The G F values of UHPC with hybrid fibers are ascribed to the volume content of the low-modulus fibers. The higher the volume content of low-modulus fibers, the lower the G F values obtained. The fact that the ductility of fiber-reinforced UHPC material at high levels of strain is highly dependent on the ability of the fibers to bridge the cracks is evidenced by the fracture energy results. The fact that the equations (see Table 5) involve both load and displacement explains the difference in the G F values of the SF and PF difference in the G F values of the SF and PF. The G F values for high-modulus fibers will always be numerically higher than those for low-modulus fibers. It may well be that, in many cases, a combination of high-modulus SF and low-modulus PF may contribute more effectively to a longer period of durable service life. What is more, the stiffer SF provide higher resistance to loads, whereas PF of a low modulus of elasticity provide greater resistance to shrinkage and temperature stress.

The poor interfacial transition zone and weaker adhesion of PF to the matrix were brought on about by the high hydrophobicity of these fibers, which, in turn, increased the number of micro-cracks in the cement matrix (Fig. 15).

Fig. 15
figure 15

Average width and error bars of micro-crack of all UHPC

Although the width of micro-cracks of fiber-reinforced UHPC was appreciably influenced by SF and PF additions, the lowest width of micro-cracks occurred when the SF volume percentage was the highest. The widest micro-cracks range from 0.33 to 1.76 µm, and the C2 concrete without fibers with the granite aggregate had the highest average width of micro-cracks, whereas for C1, it is about 18% lower. An increased content of PF in hybrid reinforced UHPC creates expansion of the width of micro-cracks up to 41% (SPC3).

5 Conclusions

The mechanical properties, fracture energy, and microstructure of UHPC and fiber-reinforced UHPC were investigated. Based on the results and discussions presented in this paper, the following conclusions can be drawn:

  • The addition of SF and PF influenced all the tested mechanical properties of UHPC.

  • SC concrete with 1% SF demonstrated the highest compressive strength. The steel fibers increased the compressive strength by about 2.6% at a 1% fiber volume content, while PF reduced the compression strength by about 57.3% at a 1% fiber volume content. The addition of SF in the amount of 0.5%, and PF amounting to 0.5% caused an increase in the compressive strength by only 3.3% as compared to C2.

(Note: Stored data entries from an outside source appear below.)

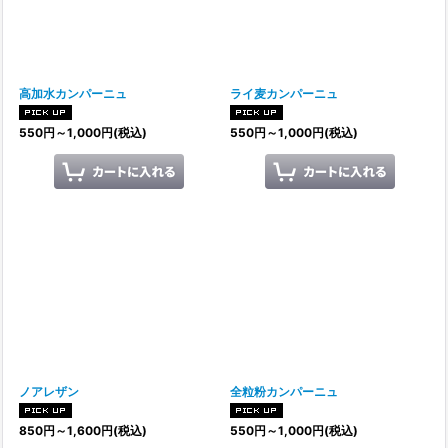
絞り込む
高加水カンパーニュ
ライ麦カンパーニュ
550
円
～1,000
円
(税込)
550
円
～1,000
円
(税込)
ノアレザン
全粒粉カンパーニュ
850
円
～1,600
円
(税込)
550
円
～1,000
円
(税込)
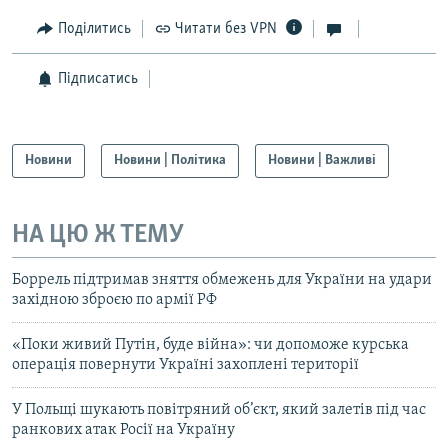
Поділитись
Читати без VPN
Підписатись
Новини
Новини | Політика
Новини | Важливі
НА ЦЮ Ж ТЕМУ
Боррель підтримав зняття обмежень для України на удари
західною зброєю по армії РФ
«Поки живий Путін, буде війна»: чи допоможе курська
операція повернути Україні захоплені території
У Польщі шукають повітряний об’єкт, який залетів під час
ранкових атак Росії на Україну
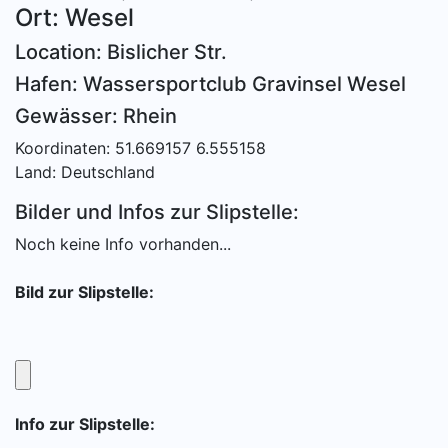
Ort: Wesel
Location: Bislicher Str.
Hafen: Wassersportclub Gravinsel Wesel
Gewässer: Rhein
Koordinaten: 51.669157 6.555158
Land: Deutschland
Bilder und Infos zur Slipstelle:
Noch keine Info vorhanden...
Bild zur Slipstelle:
Info zur Slipstelle:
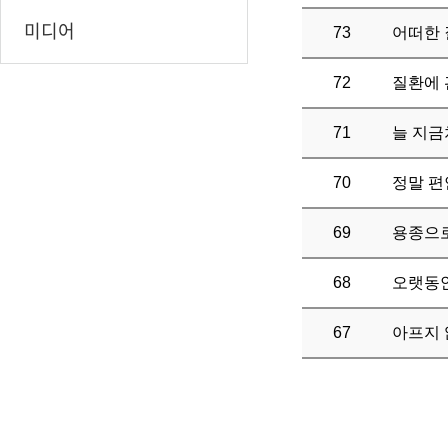
미디어
73
어떠한 
72
질환에 
71
늘 지금
70
정말 편
69
용종으로
68
오랫동안
67
아프지 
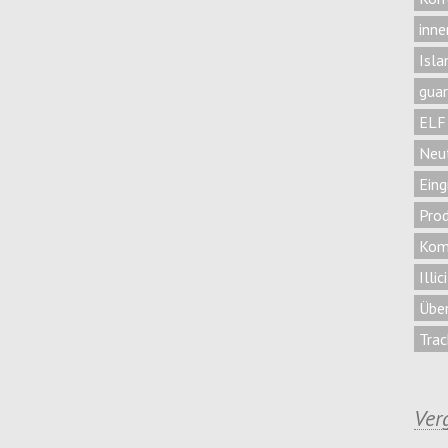
inne
Isl
guar
ELF 
Neut
Eing
Prod
Kom
Illi
Übe
Trac
Ver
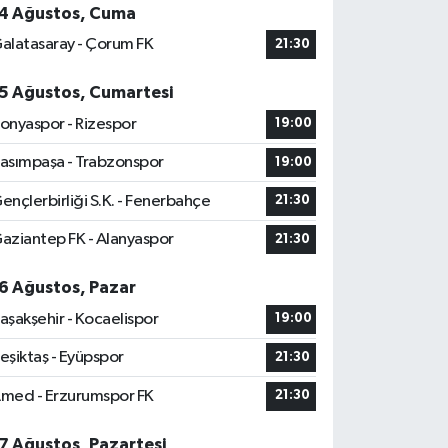
4 Ağustos, Cuma
alatasaray - Çorum FK
21:30
5 Ağustos, Cumartesi
onyaspor - Rizespor
19:00
asımpaşa - Trabzonspor
19:00
ençlerbirliği S.K. - Fenerbahçe
21:30
aziantep FK - Alanyaspor
21:30
6 Ağustos, Pazar
aşakşehir - Kocaelispor
19:00
eşiktaş - Eyüpspor
21:30
med - Erzurumspor FK
21:30
7 Ağustos, Pazartesi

  • The splitting tensile strength of fiber-reinforced UHPC increased, depending on the steel fiber volume content, and was higher by 52, 47, and 37%, respectively, at 0.75, 0.5, and 0.25% SF volume. The concrete with 1% SF displayed the highest splitting tensile strength and was, in fact, higher by 55% than for the concrete without fibers.

  • It was observed that the dynamic modulus completely correlated with the static modulus. The dynamic and static moduli of elasticity of PC with 1% PF were the smallest and were 20–30% lower than that of SC with 1% steel fibers. With an increasing addition of fibers from 0.25 to 1%, the dynamic modulus gradually decreases. The above-mentioned property was also affected by the type of coarse aggregate.

  • The content of steel fibers had a notable impact on the flexural strength of fiber-reinforced UHPC. The experimental investigations indicated that the SF content had the greatest effect on the cracking resistance behavior of UHPC.

  • The obtained results emphasized the effect of the fiber modulus of elasticity on the variation of UHPC fracture properties. The highest differences in fracture energy were observed between the UHPC and fiber-reinforced UHPC, whose fracture energy fell with increasing additions of PF. The most fracture resistant concrete was SC which had 1% SF.

  • The microstructure investigations showed that SF reduced the pores and boosted the bonding strength in the transitional contact zone between the SF and mortar. On the other hand, the bond strength on the PF surface was poor as evidenced by numerous pores between the PF and mortar. Enlargement of the average width of micro-cracks was brought about by increased contents of PF in the hybrid reinforced UHPC.